**AUFGABENLISTE**:
(1) Beantworten Sie zum Text über Mikey Garcia kurz:
(a) Wie alt ist Bob Arum?
(b) Gegen wen und um welchen Titel soll Lomatschenko laut Spekulationen im Leichtgewicht kämpfen?
(c) Wie viel Zeit braucht Garcia mindestens, um einen möglichen Aufstieg ins Weltergewicht vorzubereiten?
(2) Führen Sie den Text über Mikey Garcia nach seinem letzten Satz fort.

**ÜBUNGSTEXT**:
###
Garcia befürchtet indessen zu Recht, daß Bob Arum ihm niemals einen Kampf gegen den Ukrainer gestatten würde, und das nicht nur wegen ihrer alten Feindschaft. Zum einen würde der 85jährige Promoter Lomatschenko kaum einem derart riskanten Unterfangen aussetzen, zum anderen hält Arum sein kleines Imperium seit vielen Jahren zusammen, indem er die bei ihm unter Vertrag stehenden Akteure fast ausnahmslos gegeneinander antreten läßt, um die Kontrolle nie mit einem Konkurrenten teilen zu müssen oder gar zu verlieren. Spekulationen zufolge plant der greise Promoter, Lomatschenko im Leichtgewicht gegen Ray Beltran um den vakanten WBO-Titel kämpfen zu lassen. Der Ukrainer müßte schon Top Rank verlassen oder Arum das Feld räumen, bevor Mikey Garcia zum Zuge kommt, auch wenn dieser von sich aus ein Wunder nicht ausschließen will. [2]

Wenngleich auch Lomatschenkos Prestigekampf gegen Rigondeaux wider Erwarten zustande kam, würde Garcia aller Voraussicht nach seine Zeit verschwenden, wollte er lange auf den Ukrainer warten. Da er jedoch mindestens ein Jahr braucht, um einen möglichen Aufstieg ins Weltergewicht vorzubereiten, bleibt es ihm unbenommen, 2018 zu verfolgen, welchen Weg Lomatschenko und Arum einschlagen. Wie Mikey Garcia weiß, kann er anspruchsvolle Kontrahenten in höheren Limits nicht so leicht vorzeitig besiegen, wie ihm das bislang im Leichtgewicht möglich war. Er dürfe künftig nicht in erster linie auf einen Niederschlag drängen, sondern müsse klüger zu Werke gehen, was eine grundlegende Umstellung im Training erfordere. Nun gelte es eben, die richtigen Schritte im richtigen Augenblick zu machen.
###
Gesammelte Daten:
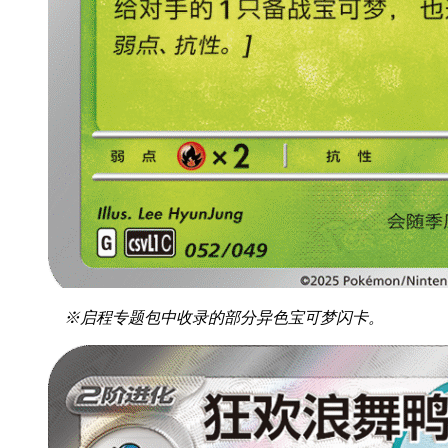
※启程专题包中收录的部分异色宝可梦闪卡。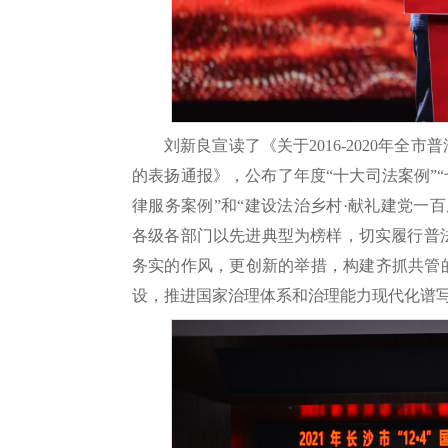
刘新良宣读了《关于2016-2020年全
的表扬通报》，公布了年度“十大司法案例”“
律服务案例”和“建设法治乡村·献礼建党一
各级各部门以先进典型为榜样，切实履行普
务实的作风，更创新的举措，构建齐抓共管
设，推进国家治理体系和治理能力现代化谱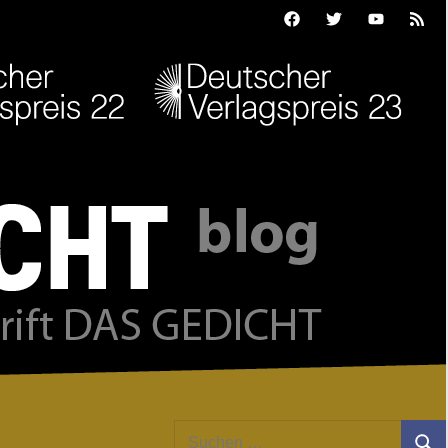
Facebook
Twitter
Youtube
Feed
Suchen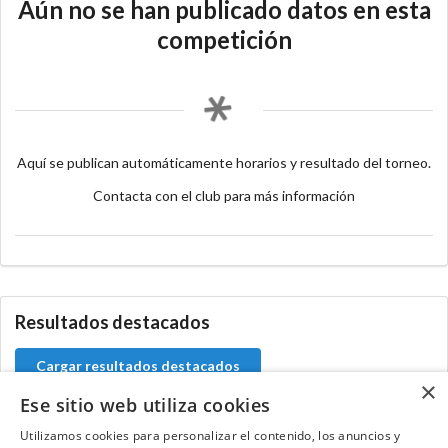
Aún no se han publicado datos en esta
competición
Aquí se publican automáticamente horarios y resultado del torneo.
Contacta con el club para más información
Resultados destacados
Cargar resultados destacados
×
Ese sitio web utiliza cookies
Utilizamos cookies para personalizar el contenido, los anuncios y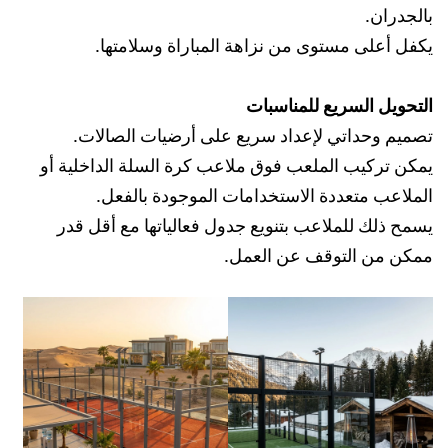
بالجدران.
يكفل أعلى مستوى من نزاهة المباراة وسلامتها.
التحويل السريع للمناسبات
تصميم وحداتي لإعداد سريع على أرضيات الصالات.
يمكن تركيب الملعب فوق ملاعب كرة السلة الداخلية أو
الملاعب متعددة الاستخدامات الموجودة بالفعل.
يسمح ذلك للملاعب بتنويع جدول فعالياتها مع أقل قدر
ممكن من التوقف عن العمل.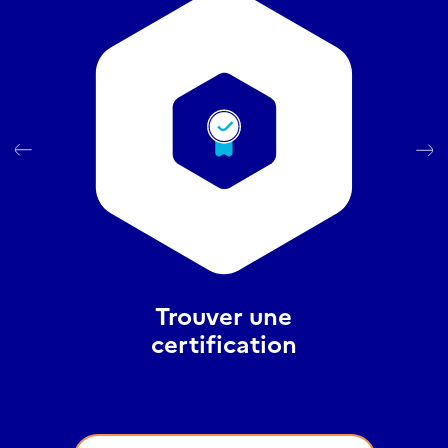
Trouver une
certification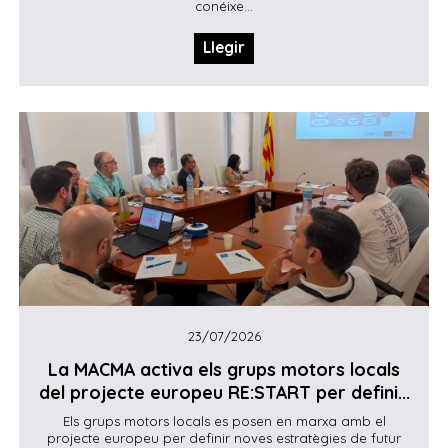
conéixe...
Llegir
23/07/2026
La MACMA activa els grups motors locals
del projecte europeu RE:START per defini...
Els grups motors locals es posen en marxa amb el
projecte europeu per definir noves estratègies de futur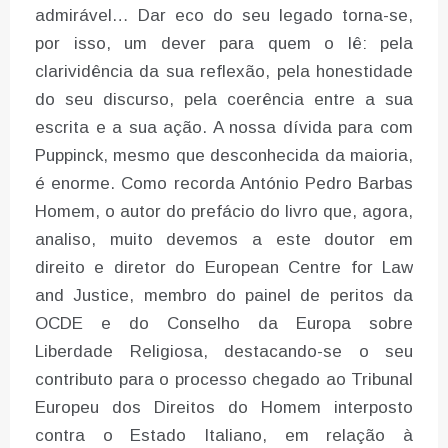
admirável… Dar eco do seu legado torna-se,
por isso, um dever para quem o lê: pela
clarividência da sua reflexão, pela honestidade
do seu discurso, pela coerência entre a sua
escrita e a sua ação. A nossa dívida para com
Puppinck, mesmo que desconhecida da maioria,
é enorme. Como recorda António Pedro Barbas
Homem, o autor do prefácio do livro que, agora,
analiso, muito devemos a este doutor em
direito e diretor do European Centre for Law
and Justice, membro do painel de peritos da
OCDE e do Conselho da Europa sobre
Liberdade Religiosa, destacando-se o seu
contributo para o processo chegado ao Tribunal
Europeu dos Direitos do Homem interposto
contra o Estado Italiano, em relação à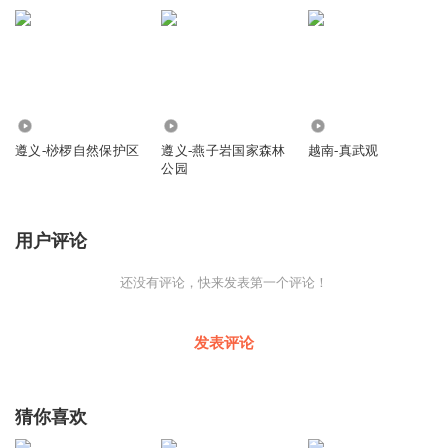
422
196
366
遵义-桫椤自然保护区
遵义-燕子岩国家森林
越南-真武观
公园
用户评论
还没有评论，快来发表第一个评论！
发表评论
猜你喜欢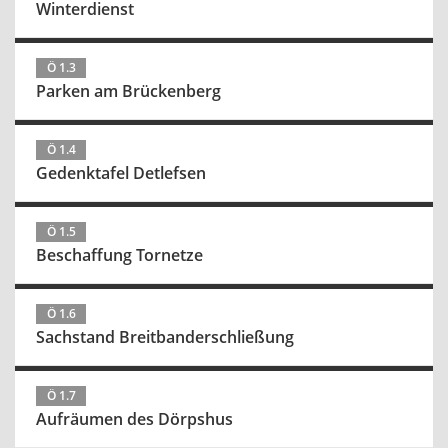
Winterdienst
Ö 1.3
Parken am Brückenberg
Ö 1.4
Gedenktafel Detlefsen
Ö 1.5
Beschaffung Tornetze
Ö 1.6
Sachstand Breitbanderschließung
Ö 1.7
Aufräumen des Dörpshus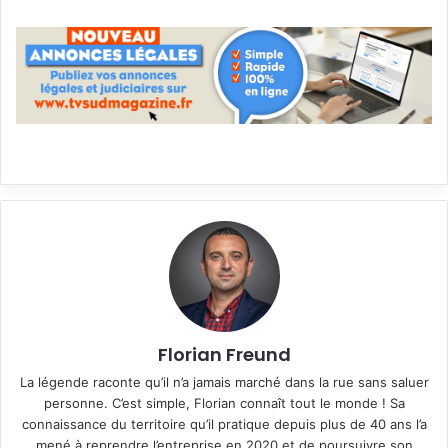
Florian Freund
La légende raconte qu’il n’a jamais marché dans la rue sans saluer
personne. C’est simple, Florian connaît tout le monde ! Sa
connaissance du territoire qu’il pratique depuis plus de 40 ans l’a
mené à reprendre l’entreprise en 2020 et de poursuivre son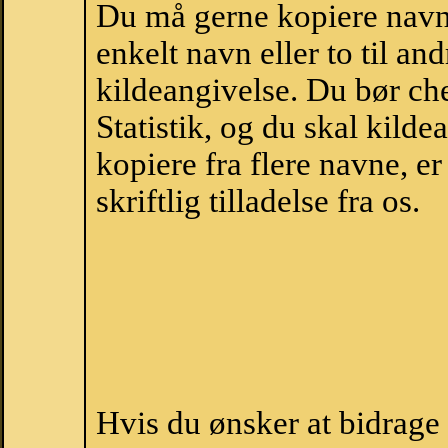
Du må gerne kopiere navne
enkelt navn eller to til an
kildeangivelse. Du bør c
Statistik, og du skal kild
kopiere fra flere navne, 
skriftlig tilladelse fra os.
Hvis du ønsker at bidrag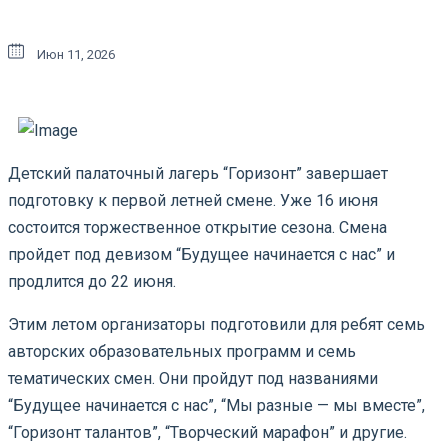
Июн 11, 2026
Детский палаточный лагерь “Горизонт” завершает
подготовку к первой летней смене. Уже 16 июня
состоится торжественное открытие сезона. Смена
пройдет под девизом “Будущее начинается с нас” и
продлится до 22 июня.
Этим летом организаторы подготовили для ребят семь
авторских образовательных программ и семь
тематических смен. Они пройдут под названиями
“Будущее начинается с нас”, “Мы разные — мы вместе”,
“Горизонт талантов”, “Творческий марафон” и другие.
###
**LÖSUNGEN**:
(1)
(a) 85 Jahre
(b) Gegen Ray Beltran um den vakanten WBO-Titel
(c) Mindestens ein Jahr

(2)
Potentielle Gegner im Weltergewicht wie Thurman, Spence, Crawford oder Jeff Horn sind zwar ihrerseits noch keine Stars im Pay-TV, könnten es aber zusammen mit Garcia werden, sollte dieser seine Qualitäten im Zuge des Aufstiegs erfolgreich modifizieren. Er kann bereits eine ansehnliche Fangemeinde mobilisieren, die rasant wachsen würde, sofern er weiterhin attraktiv boxt und weit über Expertenkreise hinaus als Memesis namhafter Rivalen wahrgenommen wird.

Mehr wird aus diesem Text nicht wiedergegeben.